■ TRABALHO PEDIDO ■
A: Segundo o trecho sobre a decoração do Museu, com quem Tom assina grande parte das obras?
B: Prolongue o trecho sobre a decoração do Museu a partir do ponto onde termina.

■ TRECHO DO DOCUMENTO ■
╔══
Fotos www.matrizpix.imc-ip.pt, IMC, Fotógrafo José Pessoa, 2008
O itinerário ou guia do Museu editado em 1948 (e reeditado em 1963 num volume trilingue ilustrado por fotografias - enquanto os do ano inaugural, nas várias línguas separadamente, incluiam desenhos) referem os nomes na sequência indicada, mas a revista Panorama nº 35 publica dois estudos para as mesmas pinturas com a ordem inversa, o que parecerá mais certo.
Tom dirige o programa decorativo e assina grande parte das obras em parceria com Manuel Lapa. A diversidade estilística muito evidente no trabalho da dupla - a começar pela capacidade sintética e emblemática do painel minhoto, continuada pela composição alegórica dedicada ao Douro - é um dos dados intrigantes na abordagem desta galeria única. A comparação dos estudos referidos e da obra final com a pintura dedicada ao Minho é muito elucidativa. Enquanto nos desenhos as figuras se distribuem dentro do friso pictural segundo regras de profundidade espacial (sobrepondo-se e ocultando-se parcialmente), na pintura mural concluída a quatro mãos tendem a recortar-se com autonomia sobre um fundo liso (que nunca o chega a ser), enquanto na pintura do Minho as figuras isolam-se e preenchem por contiguidade um espaço contínuo e "abstracto", como sucede nos lenços bordados, levando a estratégia decorativa a uma radicalidade brincada ao mesmo tempo popular ou ingénua e mais moderna ou vanguardista.
╚══
■ DADOS APRESENTADOS ■
╔══
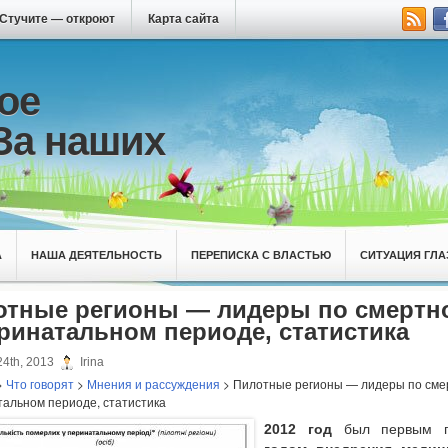
Стучите — откроют
Карта сайта
ое
За наших
А
НАША ДЕЯТЕЛЬНОСТЬ
ПЕРЕПИСКА С ВЛАСТЬЮ
СИТУАЦИЯ ГЛА
отные регионы — лидеры по смертн
ринатальном периоде, статистика
4th, 2013
Irina
>
Что говорят
>
Мнения и рассуждения
> Пилотные регионы — лидеры по сме
тальном периоде, статистика
2012 год
был первым п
╚══
■ RESPOSTAS DADAS ■
A: Com Manuel Lapa.

B:
A sala do Algarve fica entre o átrio central (a entrada no Pavilhão de 1940) e a sequência final Beiras e Ribatejo/Alentejo. Fica por visitar o vestíbulo, a entrada redesenhada por Jorge Segurado para o Museu.
*O concurso da aldeia mais portuguesa e em 47 o concurso de ranchos folclóricos (que decorreu "com o desconhecimento e a indiferença de todos", diz), as muitas exposições sectoriais no Estúdio de São Pedro de Alcântara - propondo-se "a transposição da arte popular para o plano decorativo" - e ainda o programa (em parte incompreendido) do Verde-Gaio, de 1940 a 50, são outros marcos desta longa campanha.